Tuesday(5.7), The Two Witnesses Are Killed
 Read Revelation 11:7-9. Remembering that the language is symbolic, what do these verses predict would happen to God’s two witnesses, the Old and New Testaments?


 By a.d. 538, the pagan Roman Empire had collapsed. Justinian, the Roman emperor, surrendered civil, political, and religious authority to Pope Vigillis. The long period of the medieval church’s domination began. It continued until a.d. 1798. The French general Berthier, on orders from Napoleon, marched unopposed into Rome on February 10, 1798. Pope Pius VI was taken captive and brought back to France, where he died. This date marks the prophetically predicted end of the Roman Church’s secular authority, the 1,260 days or years as depicted in Daniel and Revelation (see yesterday’s study).


 What a powerful manifestation of the truth of biblical prophecy! Daniel, writing more than 500 years before Christ, so accurately predicted events more than 2,300 years later. We can, indeed, trust the prophecies given in the Bible.


 Meanwhile, during all this, the truth of the gospel was kept alive by the witness of the Word. But even greater challenges threatened biblical truth. The beast that ascended from the bottomless pit (Satan) made war against the Scriptures. He initiated new assaults on the Bible’s authority through the French Revolution that began in 1789.

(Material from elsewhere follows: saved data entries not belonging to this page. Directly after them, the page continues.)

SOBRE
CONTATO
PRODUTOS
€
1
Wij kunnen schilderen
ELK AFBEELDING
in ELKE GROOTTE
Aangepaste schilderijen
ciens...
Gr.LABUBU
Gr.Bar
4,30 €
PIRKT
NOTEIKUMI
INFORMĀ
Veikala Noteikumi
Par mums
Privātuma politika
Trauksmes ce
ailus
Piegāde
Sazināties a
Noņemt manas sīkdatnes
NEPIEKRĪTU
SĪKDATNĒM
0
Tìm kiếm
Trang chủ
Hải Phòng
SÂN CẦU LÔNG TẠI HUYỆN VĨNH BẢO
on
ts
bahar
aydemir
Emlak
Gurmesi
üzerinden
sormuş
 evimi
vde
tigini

 In the French Revolution, the government officially established the Cult of Reason as a state-sponsored atheistic religion, intended to replace Christianity. A Festival of Reason was held nationwide on November 10, 1793. Churches across France were turned into Temples of Reason, and a living woman was enthroned as the Goddess of Reason. Bibles were burned in the streets. God was declared nonexistent, and death was pronounced to be an endless sleep. Satan worked through godless men to kill God’s two witnesses. Their dead bodies would “lie in the street of the great city which spiritually is called Sodom and Egypt, where also our Lord was crucified” (Rev. 11:8, NKJV).

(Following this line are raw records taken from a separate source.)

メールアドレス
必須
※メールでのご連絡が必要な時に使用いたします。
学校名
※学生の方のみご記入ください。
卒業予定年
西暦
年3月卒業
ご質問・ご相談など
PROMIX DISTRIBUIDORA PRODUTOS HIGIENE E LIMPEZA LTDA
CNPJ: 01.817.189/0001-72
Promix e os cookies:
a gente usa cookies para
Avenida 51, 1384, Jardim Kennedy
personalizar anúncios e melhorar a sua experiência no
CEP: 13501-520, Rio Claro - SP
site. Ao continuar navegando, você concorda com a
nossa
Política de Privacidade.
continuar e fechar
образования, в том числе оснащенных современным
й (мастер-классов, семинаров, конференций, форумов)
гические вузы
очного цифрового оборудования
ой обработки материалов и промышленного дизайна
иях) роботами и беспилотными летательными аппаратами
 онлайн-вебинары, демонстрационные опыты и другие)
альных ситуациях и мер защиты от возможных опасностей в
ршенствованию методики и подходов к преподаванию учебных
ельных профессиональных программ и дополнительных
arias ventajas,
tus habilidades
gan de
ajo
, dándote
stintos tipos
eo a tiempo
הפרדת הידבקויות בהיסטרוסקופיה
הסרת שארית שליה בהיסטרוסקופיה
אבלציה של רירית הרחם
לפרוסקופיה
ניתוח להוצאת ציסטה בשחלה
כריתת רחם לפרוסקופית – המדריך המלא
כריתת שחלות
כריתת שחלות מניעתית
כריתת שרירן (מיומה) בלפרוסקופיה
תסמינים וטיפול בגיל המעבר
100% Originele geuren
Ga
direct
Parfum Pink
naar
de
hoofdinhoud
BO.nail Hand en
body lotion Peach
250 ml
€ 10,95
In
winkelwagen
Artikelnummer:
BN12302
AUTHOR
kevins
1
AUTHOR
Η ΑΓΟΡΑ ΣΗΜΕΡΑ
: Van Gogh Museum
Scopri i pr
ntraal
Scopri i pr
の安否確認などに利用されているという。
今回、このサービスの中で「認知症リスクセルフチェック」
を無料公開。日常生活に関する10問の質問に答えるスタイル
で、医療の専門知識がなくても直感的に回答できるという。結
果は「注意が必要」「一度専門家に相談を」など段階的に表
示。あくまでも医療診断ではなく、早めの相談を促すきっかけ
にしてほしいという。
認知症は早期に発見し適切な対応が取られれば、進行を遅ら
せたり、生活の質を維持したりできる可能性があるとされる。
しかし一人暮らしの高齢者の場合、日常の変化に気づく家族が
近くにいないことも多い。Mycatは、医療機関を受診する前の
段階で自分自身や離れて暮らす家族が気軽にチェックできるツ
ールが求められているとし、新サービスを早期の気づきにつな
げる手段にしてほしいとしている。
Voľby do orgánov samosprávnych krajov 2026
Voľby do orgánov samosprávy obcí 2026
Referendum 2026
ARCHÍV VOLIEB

 Egypt was a culture of many gods that denied the true God (see Exod. 5:2). Sodom represents gross immorality. In the French Revolution, God’s two witnesses—the Old and New Testaments—lay dead as a result of the atheism and immorality that ran rampant as normal restraints were loosed in revolution and bloodshed.

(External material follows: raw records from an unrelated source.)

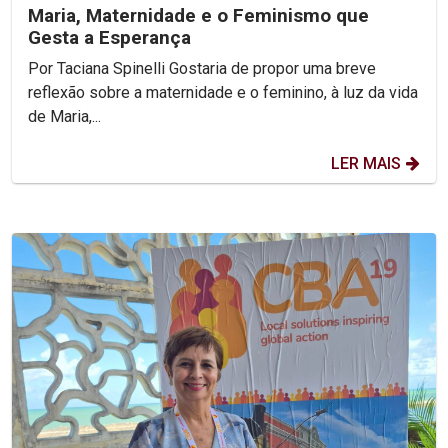
Maria, Maternidade e o Feminismo que
Gesta a Esperança
Por Taciana Spinelli Gostaria de propor uma breve
reflexão sobre a maternidade e o feminino, à luz da vida
de Maria,...
LER MAIS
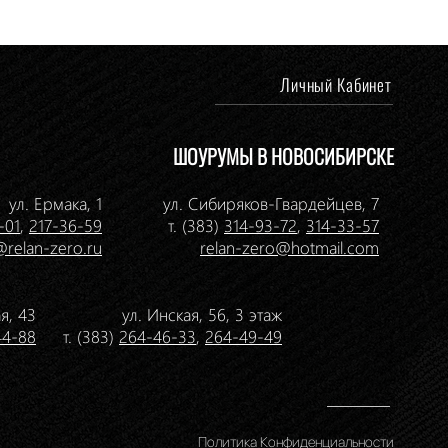
Личный Кабинет
ШОУРУМЫ В НОВОСИБИРСКЕ
ул. Ермака, 1
ул. Сибиряков-Гвардейцев, 7
-01
,
217-36-59
т. (383)
314-93-72
,
314-33-57
@relan-zero.ru
relan-zero@hotmail.com
я, 43
ул. Инская, 56, 3 этаж
44-88
т. (383)
264-46-33
,
264-49-49
Политика Конфиденциальности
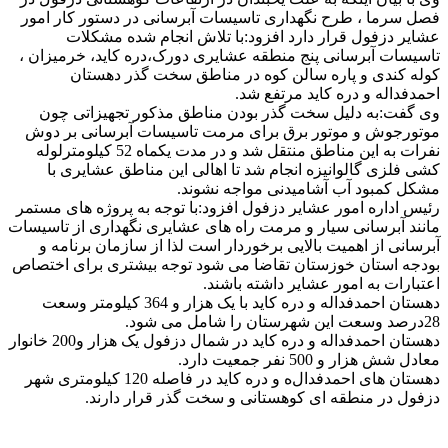
سرما ، طرح نگهداری تاسیسات آبرسانی در دستور کار امور
ر دزفول قرار دارد افزود:با تلاش انجام شده مشکلات
سات آبرسانی پنج منطقه عشایری دورک،دره کاید، خرمیزان ،
 کندی و پاره سالن کوه در مناطق سخت گذر دهستان
داله و دره کاید مرتفع شد.
فت:به دلیل سخت گذر بودن مناطق مذکور تجهیزاتی چون
رجوش و موتور برق برای مرمت تاسیسات آبرسانی بر دوش
نفرات به این مناطق منتقل شد و در مدت یکماه 52 کیلومترلوله
فلزی گالوانیزه انجام شد تا اهالی این مناطق عشایری با
 کمبود آب آشامیدنی مواجه نشوند.
 اداره امور عشایر دزفول افزود:با توجه به پروژه های مستمر
د آبرسانی سیار و مرمت راه های عشایری نگهداری از تاسیسات
نی از اهمیت بالایی برخوردار است لذا از سازمان برنامه و
ه استان خوزستان تقاضا می شود توجه بیشتری برای اختصاص
رات به امور عشایر داشته باشند.
دهستان احمدفداله و دره کاید با یک هزار و 364 کیلومتر وسعت
دهستان احمدفداله و دره کاید در شمال دزفول یک هزار و200 خانوار
 هزار و 500 نفر جمعیت دارد.
ان های احمدفدال
ه و دره کاید در فاصله 120 کیلومتری شهر
ل در منطقه ای کوهستانی و سخت گذر قرار دارند.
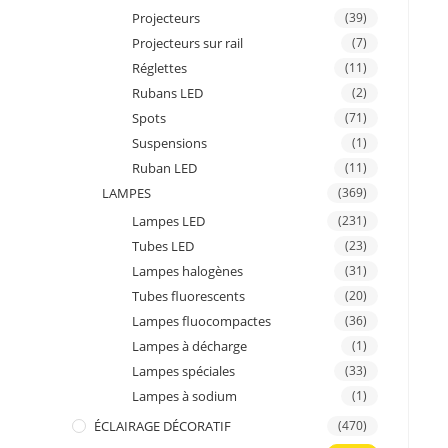
Projecteurs
(39)
Projecteurs sur rail
(7)
Réglettes
(11)
Rubans LED
(2)
Spots
(71)
Suspensions
(1)
Ruban LED
(11)
LAMPES
(369)
Lampes LED
(231)
Tubes LED
(23)
Lampes halogènes
(31)
Tubes fluorescents
(20)
Lampes fluocompactes
(36)
Lampes à décharge
(1)
Lampes spéciales
(33)
Lampes à sodium
(1)
ÉCLAIRAGE DÉCORATIF
(470)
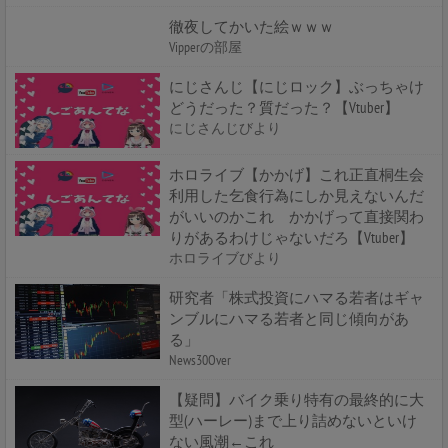
徹夜してかいた絵ｗｗｗ
Vipperの部屋
にじさんじ【にじロック】ぶっちゃけ
どうだった？質だった？【Vtuber】
にじさんじびより
ホロライブ【かかげ】これ正直桐生会
利用した乞食行為にしか見えないんだ
がいいのかこれ かかげって直接関わ
りがあるわけじゃないだろ【Vtuber】
ホロライブびより
研究者「株式投資にハマる若者はギャ
ンブルにハマる若者と同じ傾向があ
る」
News30Over
【疑問】バイク乗り特有の最終的に大
型(ハーレー)まで上り詰めないといけ
ない風潮←これ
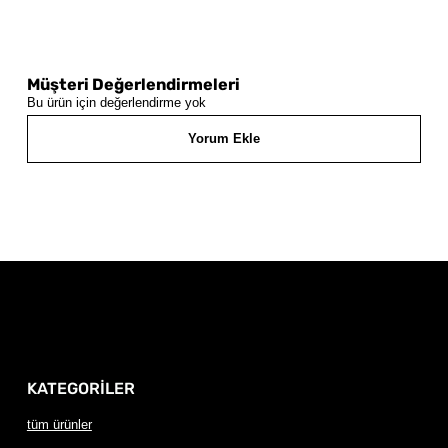
Müşteri Değerlendirmeleri
Bu ürün için değerlendirme yok
Yorum Ekle
KATEGORİLER
tüm ürünler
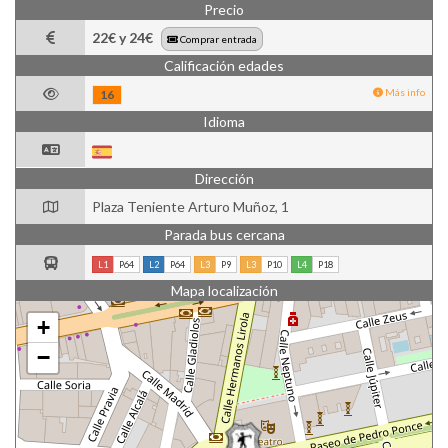
Precio
22€ y 24€
Comprar entrada
Calificación edades
Más info
16
Idioma
Dirección
Plaza Teniente Arturo Muñoz, 1
Parada bus cercana
L1
P64
L2
P64
L3
P9
L3
P10
L4
P18
Mapa localización
+
−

 Revelation 11:9 says that the bodies of God’s two witnesses would lie unburied for “three-and-a-half days” (NKJV), i.e., prophetic “days” representing three and a half literal years. Atheism was at its height in the French Revolution, at least for about three and a half years. This period extended from November 26, 1793, when a decree issued in Paris abolished religion, to June 17, 1797, when the French government removed its restrictive religious laws.